■ ABOUT THIS TASK ■
Identify, in the records below, every line where the string "gate" appears, and copy each such line.

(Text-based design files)
━━━━━━━━━━

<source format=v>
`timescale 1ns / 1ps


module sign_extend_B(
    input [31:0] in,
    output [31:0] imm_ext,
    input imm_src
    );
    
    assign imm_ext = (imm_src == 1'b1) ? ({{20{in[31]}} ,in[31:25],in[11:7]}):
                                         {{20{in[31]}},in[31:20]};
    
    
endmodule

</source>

━━━━━━━━━━

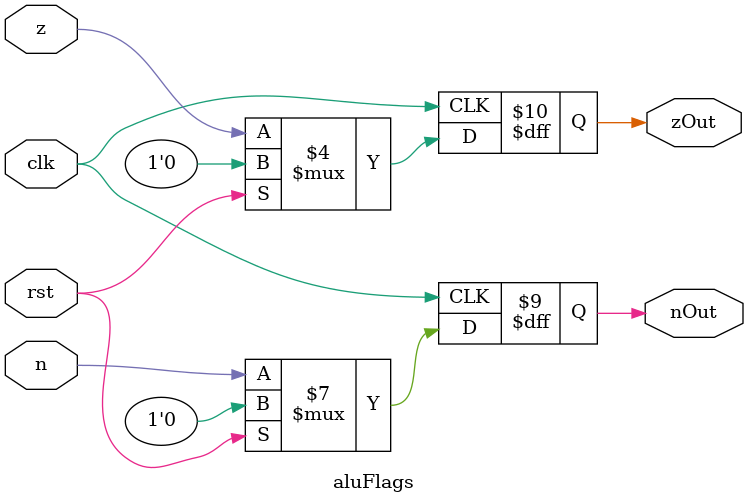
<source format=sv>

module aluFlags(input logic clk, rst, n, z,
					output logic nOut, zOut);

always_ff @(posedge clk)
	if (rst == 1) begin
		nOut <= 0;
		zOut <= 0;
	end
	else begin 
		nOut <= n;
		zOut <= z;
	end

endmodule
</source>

━━━━━━━━━━

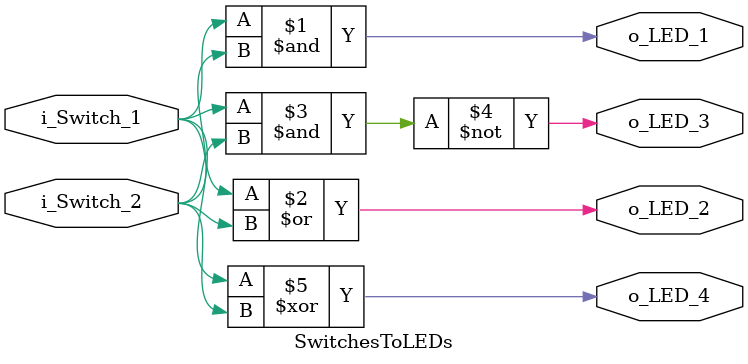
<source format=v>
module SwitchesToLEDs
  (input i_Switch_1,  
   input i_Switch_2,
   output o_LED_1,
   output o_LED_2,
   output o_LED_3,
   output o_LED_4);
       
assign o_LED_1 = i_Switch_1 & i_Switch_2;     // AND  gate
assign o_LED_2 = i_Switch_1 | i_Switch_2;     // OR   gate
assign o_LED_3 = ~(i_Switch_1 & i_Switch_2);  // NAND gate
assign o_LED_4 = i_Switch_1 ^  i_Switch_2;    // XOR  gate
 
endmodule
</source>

━━━━━━━━━━

■ PROBLEM SOLUTION ■
assign o_LED_1 = i_Switch_1 & i_Switch_2;     // AND  gate
assign o_LED_2 = i_Switch_1 | i_Switch_2;     // OR   gate
assign o_LED_3 = ~(i_Switch_1 & i_Switch_2);  // NAND gate
assign o_LED_4 = i_Switch_1 ^  i_Switch_2;    // XOR  gate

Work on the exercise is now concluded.